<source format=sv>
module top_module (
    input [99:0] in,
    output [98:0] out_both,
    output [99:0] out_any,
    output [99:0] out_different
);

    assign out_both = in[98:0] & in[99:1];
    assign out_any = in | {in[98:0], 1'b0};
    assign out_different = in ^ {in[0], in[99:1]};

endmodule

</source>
= = =
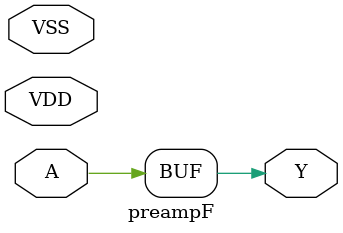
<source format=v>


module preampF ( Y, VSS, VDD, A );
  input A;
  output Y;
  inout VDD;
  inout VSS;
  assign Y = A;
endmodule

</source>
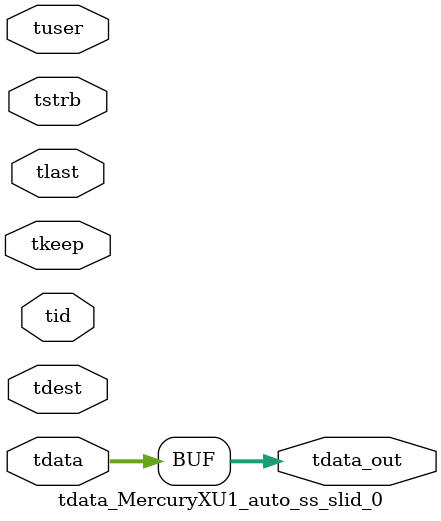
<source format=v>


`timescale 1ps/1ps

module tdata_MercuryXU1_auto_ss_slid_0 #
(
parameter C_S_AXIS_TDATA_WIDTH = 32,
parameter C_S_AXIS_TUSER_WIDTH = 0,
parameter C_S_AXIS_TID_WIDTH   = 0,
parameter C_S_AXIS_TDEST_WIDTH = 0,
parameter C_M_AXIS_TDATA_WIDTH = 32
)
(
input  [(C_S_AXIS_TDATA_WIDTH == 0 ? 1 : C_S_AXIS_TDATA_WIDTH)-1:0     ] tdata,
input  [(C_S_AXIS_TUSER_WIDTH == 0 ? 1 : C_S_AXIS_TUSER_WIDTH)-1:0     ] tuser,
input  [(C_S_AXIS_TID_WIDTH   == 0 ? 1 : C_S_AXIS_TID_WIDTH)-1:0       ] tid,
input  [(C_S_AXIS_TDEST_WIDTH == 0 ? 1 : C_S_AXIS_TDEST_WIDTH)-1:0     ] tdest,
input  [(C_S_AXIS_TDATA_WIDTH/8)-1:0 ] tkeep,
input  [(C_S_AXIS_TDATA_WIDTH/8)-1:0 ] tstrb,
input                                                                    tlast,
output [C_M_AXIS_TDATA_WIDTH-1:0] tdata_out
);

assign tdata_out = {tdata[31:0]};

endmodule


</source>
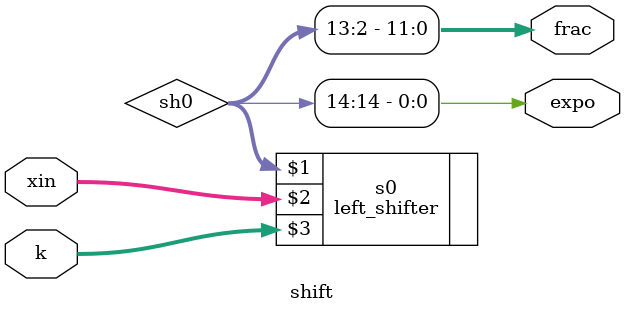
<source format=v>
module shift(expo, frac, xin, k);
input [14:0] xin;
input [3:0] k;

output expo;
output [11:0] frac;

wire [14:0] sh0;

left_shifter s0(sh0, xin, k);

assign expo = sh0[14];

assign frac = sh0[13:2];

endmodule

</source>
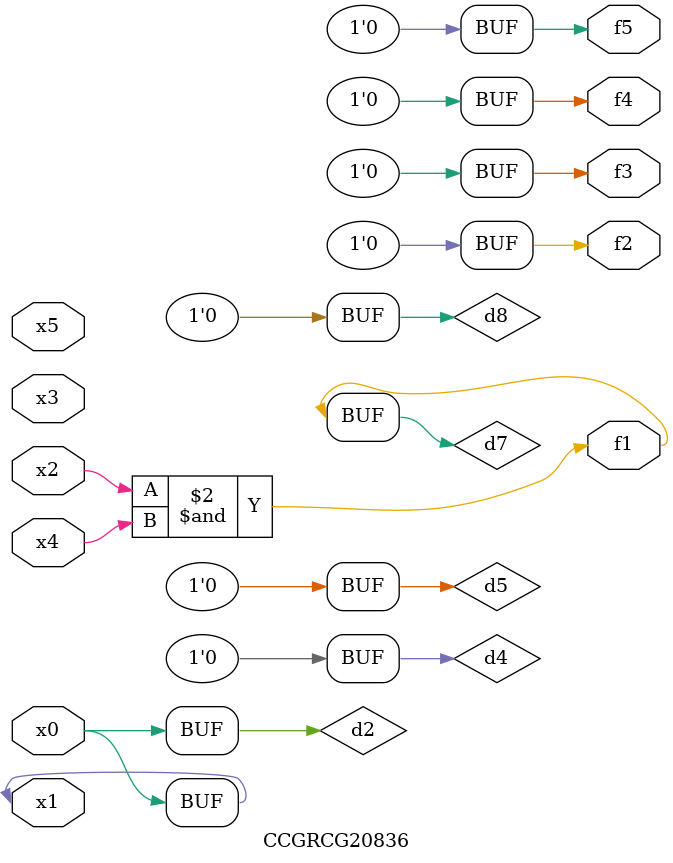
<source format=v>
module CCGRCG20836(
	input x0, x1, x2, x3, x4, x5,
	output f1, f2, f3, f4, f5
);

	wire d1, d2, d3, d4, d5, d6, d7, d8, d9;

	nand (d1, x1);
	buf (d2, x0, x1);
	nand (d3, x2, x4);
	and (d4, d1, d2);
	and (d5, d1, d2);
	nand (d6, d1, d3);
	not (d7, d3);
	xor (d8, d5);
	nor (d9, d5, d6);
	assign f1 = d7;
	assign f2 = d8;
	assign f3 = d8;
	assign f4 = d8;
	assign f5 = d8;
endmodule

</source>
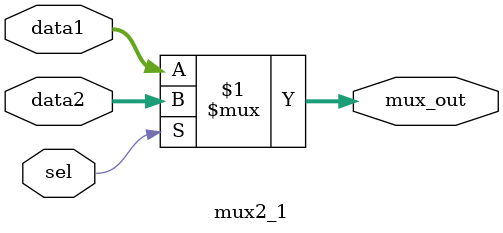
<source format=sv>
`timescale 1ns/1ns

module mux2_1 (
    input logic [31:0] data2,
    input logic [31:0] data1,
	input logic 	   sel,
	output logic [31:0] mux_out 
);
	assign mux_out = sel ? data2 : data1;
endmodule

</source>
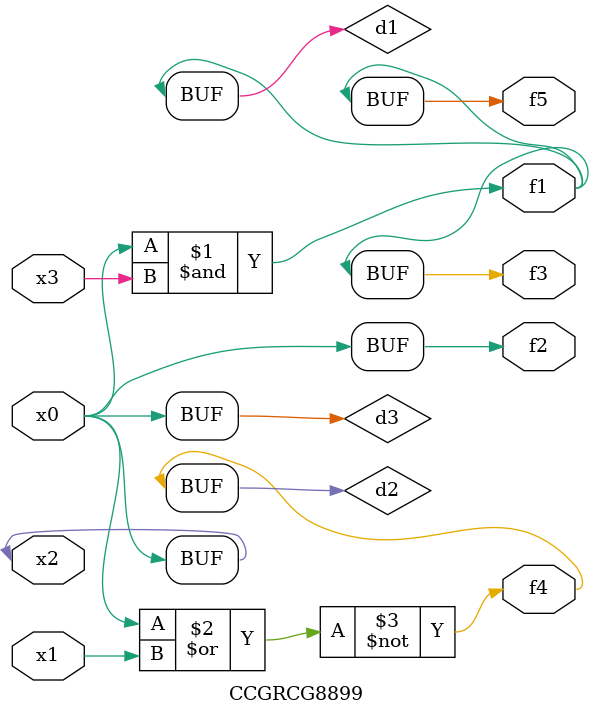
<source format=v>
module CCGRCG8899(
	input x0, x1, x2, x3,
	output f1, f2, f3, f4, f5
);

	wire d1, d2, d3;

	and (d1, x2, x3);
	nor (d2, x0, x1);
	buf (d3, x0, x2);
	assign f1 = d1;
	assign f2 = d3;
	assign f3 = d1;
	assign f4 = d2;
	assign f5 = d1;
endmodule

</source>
= = =
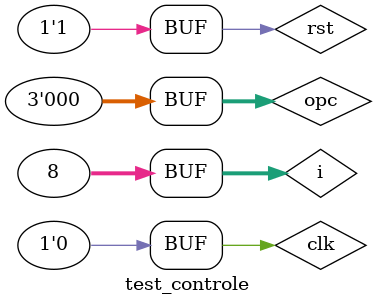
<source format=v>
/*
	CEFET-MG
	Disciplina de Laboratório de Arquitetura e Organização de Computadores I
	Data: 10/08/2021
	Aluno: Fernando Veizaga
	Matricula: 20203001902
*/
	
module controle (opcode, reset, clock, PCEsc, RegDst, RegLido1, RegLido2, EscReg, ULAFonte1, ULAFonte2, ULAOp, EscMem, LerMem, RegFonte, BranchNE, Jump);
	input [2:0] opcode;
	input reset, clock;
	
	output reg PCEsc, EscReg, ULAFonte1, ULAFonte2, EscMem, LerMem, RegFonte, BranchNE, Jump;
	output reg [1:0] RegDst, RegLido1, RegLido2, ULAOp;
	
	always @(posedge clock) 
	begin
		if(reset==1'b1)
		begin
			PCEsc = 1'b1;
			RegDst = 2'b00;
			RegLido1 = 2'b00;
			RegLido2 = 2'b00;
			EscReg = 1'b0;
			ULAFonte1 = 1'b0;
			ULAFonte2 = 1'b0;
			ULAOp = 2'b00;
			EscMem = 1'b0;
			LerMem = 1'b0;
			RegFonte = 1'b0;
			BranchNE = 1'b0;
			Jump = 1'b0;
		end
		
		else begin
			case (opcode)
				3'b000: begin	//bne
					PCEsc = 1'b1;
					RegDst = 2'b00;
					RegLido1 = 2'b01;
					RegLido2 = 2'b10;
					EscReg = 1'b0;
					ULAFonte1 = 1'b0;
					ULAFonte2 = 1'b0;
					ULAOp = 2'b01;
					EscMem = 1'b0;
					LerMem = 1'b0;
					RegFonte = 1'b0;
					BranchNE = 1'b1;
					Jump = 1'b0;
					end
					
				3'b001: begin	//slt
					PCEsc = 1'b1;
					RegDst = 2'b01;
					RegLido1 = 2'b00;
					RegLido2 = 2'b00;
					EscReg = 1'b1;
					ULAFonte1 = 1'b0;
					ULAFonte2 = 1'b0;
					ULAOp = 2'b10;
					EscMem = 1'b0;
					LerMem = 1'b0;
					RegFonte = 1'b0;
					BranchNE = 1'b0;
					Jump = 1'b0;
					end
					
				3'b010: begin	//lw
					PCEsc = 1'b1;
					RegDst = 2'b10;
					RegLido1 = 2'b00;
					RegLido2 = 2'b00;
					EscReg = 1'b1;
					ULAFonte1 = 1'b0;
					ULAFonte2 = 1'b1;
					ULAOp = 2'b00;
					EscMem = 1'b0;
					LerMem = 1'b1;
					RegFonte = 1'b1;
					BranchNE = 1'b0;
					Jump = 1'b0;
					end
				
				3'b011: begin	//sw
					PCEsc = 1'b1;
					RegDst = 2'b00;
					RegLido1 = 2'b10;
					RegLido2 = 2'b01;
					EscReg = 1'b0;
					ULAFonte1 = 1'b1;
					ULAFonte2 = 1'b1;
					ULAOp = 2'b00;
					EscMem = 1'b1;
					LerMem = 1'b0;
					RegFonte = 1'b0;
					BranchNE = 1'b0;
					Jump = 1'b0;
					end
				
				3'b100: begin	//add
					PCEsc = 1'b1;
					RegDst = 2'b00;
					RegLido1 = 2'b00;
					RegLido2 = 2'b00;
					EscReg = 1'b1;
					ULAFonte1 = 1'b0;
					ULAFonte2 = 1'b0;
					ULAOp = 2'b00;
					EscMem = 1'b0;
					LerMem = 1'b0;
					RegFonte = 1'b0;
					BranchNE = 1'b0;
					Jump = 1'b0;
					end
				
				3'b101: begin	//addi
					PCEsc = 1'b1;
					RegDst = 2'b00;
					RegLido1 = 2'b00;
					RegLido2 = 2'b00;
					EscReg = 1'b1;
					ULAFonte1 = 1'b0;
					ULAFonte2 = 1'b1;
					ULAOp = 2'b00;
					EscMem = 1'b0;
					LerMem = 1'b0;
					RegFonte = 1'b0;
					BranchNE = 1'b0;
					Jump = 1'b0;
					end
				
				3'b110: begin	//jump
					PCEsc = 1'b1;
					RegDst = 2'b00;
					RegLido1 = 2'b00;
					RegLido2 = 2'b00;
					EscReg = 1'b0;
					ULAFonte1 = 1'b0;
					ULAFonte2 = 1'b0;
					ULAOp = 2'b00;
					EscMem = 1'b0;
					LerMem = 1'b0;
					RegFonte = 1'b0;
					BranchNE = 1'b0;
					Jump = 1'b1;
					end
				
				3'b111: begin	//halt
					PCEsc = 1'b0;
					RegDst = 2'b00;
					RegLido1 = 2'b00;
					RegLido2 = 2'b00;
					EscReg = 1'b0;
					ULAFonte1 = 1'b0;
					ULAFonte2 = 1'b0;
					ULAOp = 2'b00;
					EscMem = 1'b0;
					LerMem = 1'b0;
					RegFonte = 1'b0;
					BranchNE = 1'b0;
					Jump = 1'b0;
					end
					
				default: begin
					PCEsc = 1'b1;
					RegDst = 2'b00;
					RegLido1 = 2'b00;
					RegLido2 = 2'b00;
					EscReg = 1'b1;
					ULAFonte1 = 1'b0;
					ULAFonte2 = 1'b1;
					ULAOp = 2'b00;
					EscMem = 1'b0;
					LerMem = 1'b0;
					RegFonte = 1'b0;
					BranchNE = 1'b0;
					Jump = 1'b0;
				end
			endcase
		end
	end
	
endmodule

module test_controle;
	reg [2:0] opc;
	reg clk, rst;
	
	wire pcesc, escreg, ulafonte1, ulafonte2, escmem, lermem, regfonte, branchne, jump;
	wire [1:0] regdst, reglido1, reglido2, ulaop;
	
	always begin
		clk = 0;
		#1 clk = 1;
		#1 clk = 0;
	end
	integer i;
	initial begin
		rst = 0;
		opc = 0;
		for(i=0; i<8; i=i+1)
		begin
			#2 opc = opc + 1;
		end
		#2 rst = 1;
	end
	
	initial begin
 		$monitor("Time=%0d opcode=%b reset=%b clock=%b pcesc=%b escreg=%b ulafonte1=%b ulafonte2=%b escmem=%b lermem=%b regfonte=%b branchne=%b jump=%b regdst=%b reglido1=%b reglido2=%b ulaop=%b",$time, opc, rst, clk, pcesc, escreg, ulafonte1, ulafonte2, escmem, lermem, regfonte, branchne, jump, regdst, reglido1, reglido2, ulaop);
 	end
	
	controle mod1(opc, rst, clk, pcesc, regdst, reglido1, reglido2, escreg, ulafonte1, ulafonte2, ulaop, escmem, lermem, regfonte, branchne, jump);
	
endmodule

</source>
= = =
→ Exercise goal
Would you please copy, word for word, everything above from the line containing "case (opcode)" down to the line containing "RegDst = 2'b10;", those two lines included?

→ Answer
			case (opcode)
				3'b000: begin	//bne
					PCEsc = 1'b1;
					RegDst = 2'b00;
					RegLido1 = 2'b01;
					RegLido2 = 2'b10;
					EscReg = 1'b0;
					ULAFonte1 = 1'b0;
					ULAFonte2 = 1'b0;
					ULAOp = 2'b01;
					EscMem = 1'b0;
					LerMem = 1'b0;
					RegFonte = 1'b0;
					BranchNE = 1'b1;
					Jump = 1'b0;
					end
					
				3'b001: begin	//slt
					PCEsc = 1'b1;
					RegDst = 2'b01;
					RegLido1 = 2'b00;
					RegLido2 = 2'b00;
					EscReg = 1'b1;
					ULAFonte1 = 1'b0;
					ULAFonte2 = 1'b0;
					ULAOp = 2'b10;
					EscMem = 1'b0;
					LerMem = 1'b0;
					RegFonte = 1'b0;
					BranchNE = 1'b0;
					Jump = 1'b0;
					end
					
				3'b010: begin	//lw
					PCEsc = 1'b1;
					RegDst = 2'b10;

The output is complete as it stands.